INFORMATION:

[Start of section]

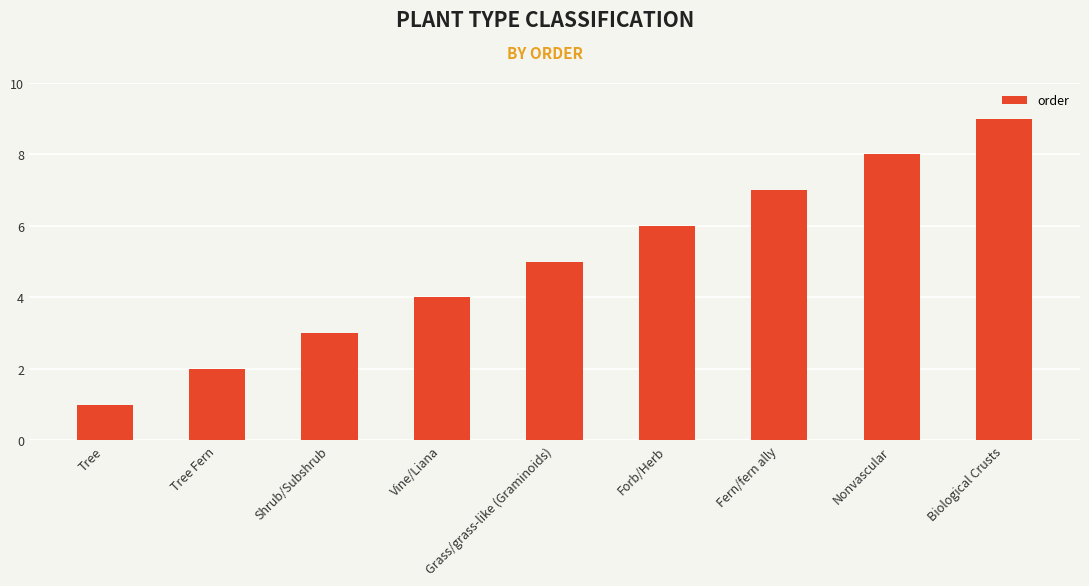

How many bars are there in total?

9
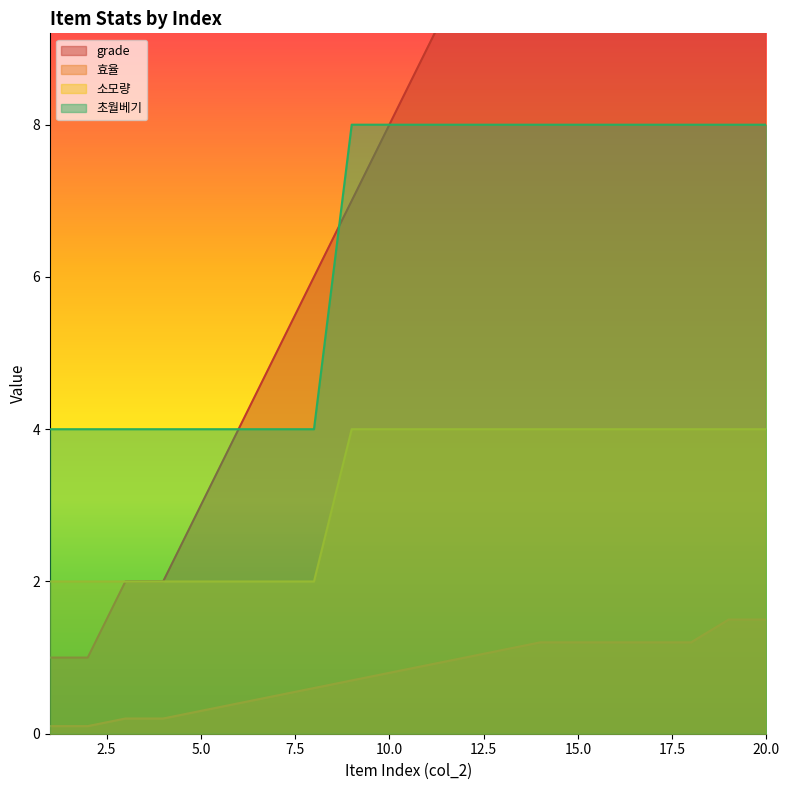

At which label does 소모량 reach its minimum?

1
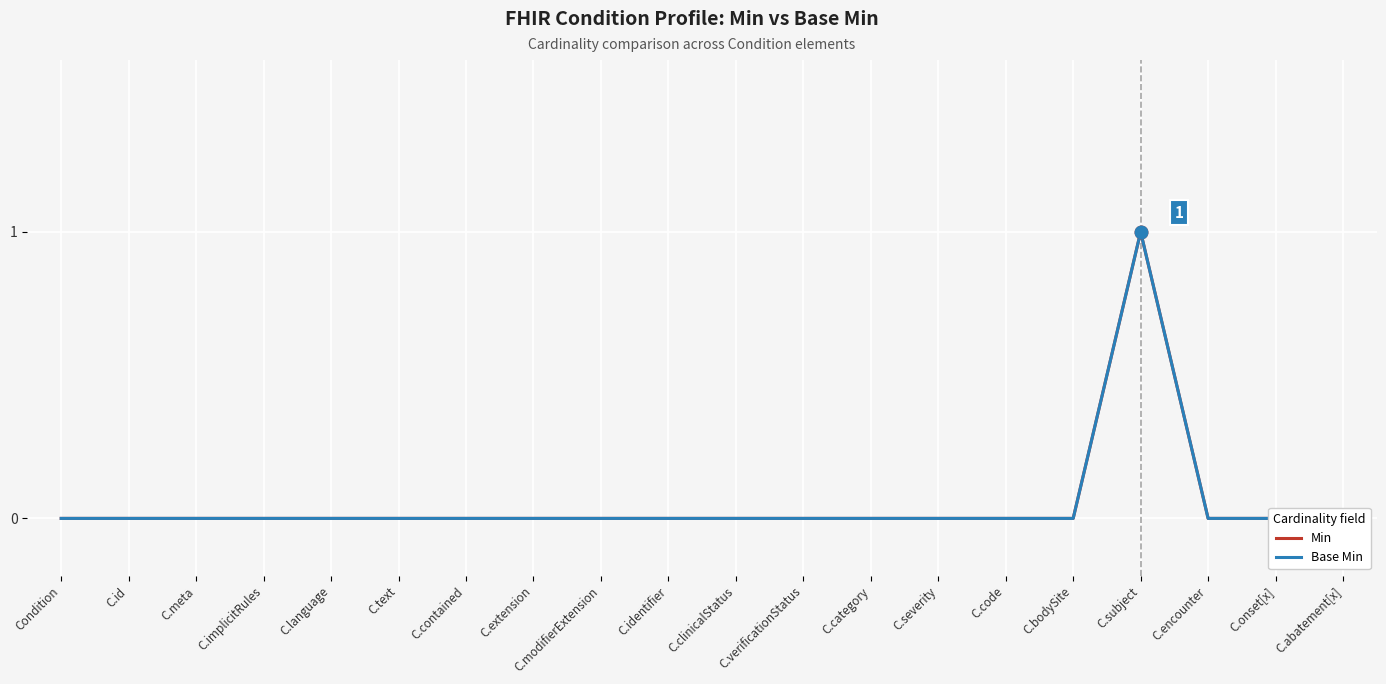

True or false: Min has more than 2 interior local peaks.

False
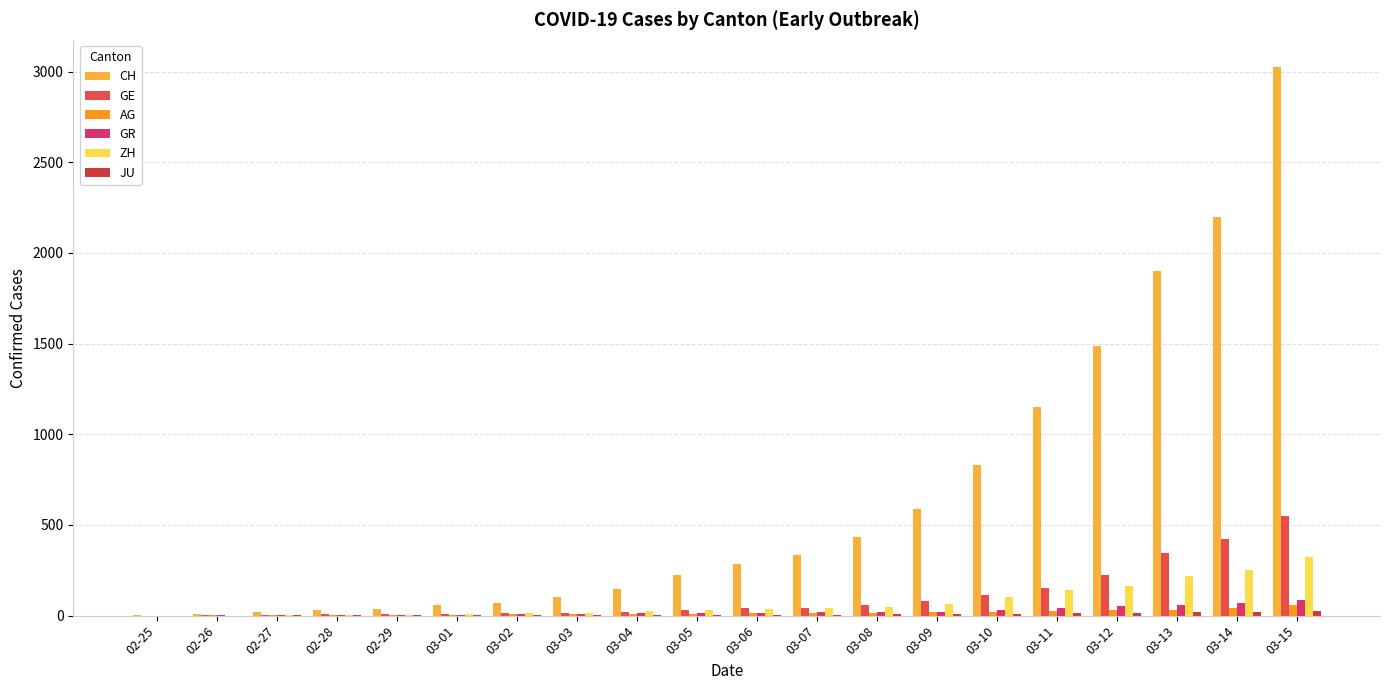

Which series has the largest total across all categories?

CH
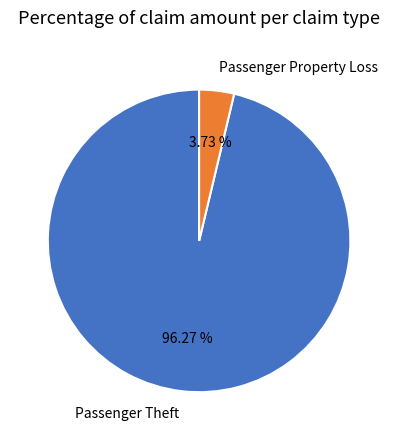

What portion of the pie excludes Passenger Property Loss?

96.3%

[End of section]

DIRECTIONS:
Copy out the rows from the line containing "At which label does 소모량 reach its minimum?" through the last of the rows, including both ends, and leave out the pictures.

ANSWER BOX:
At which label does 소모량 reach its minimum?

1

True or false: Min has more than 2 interior local peaks.

False

Which series has the largest total across all categories?

CH

What portion of the pie excludes Passenger Property Loss?

96.3%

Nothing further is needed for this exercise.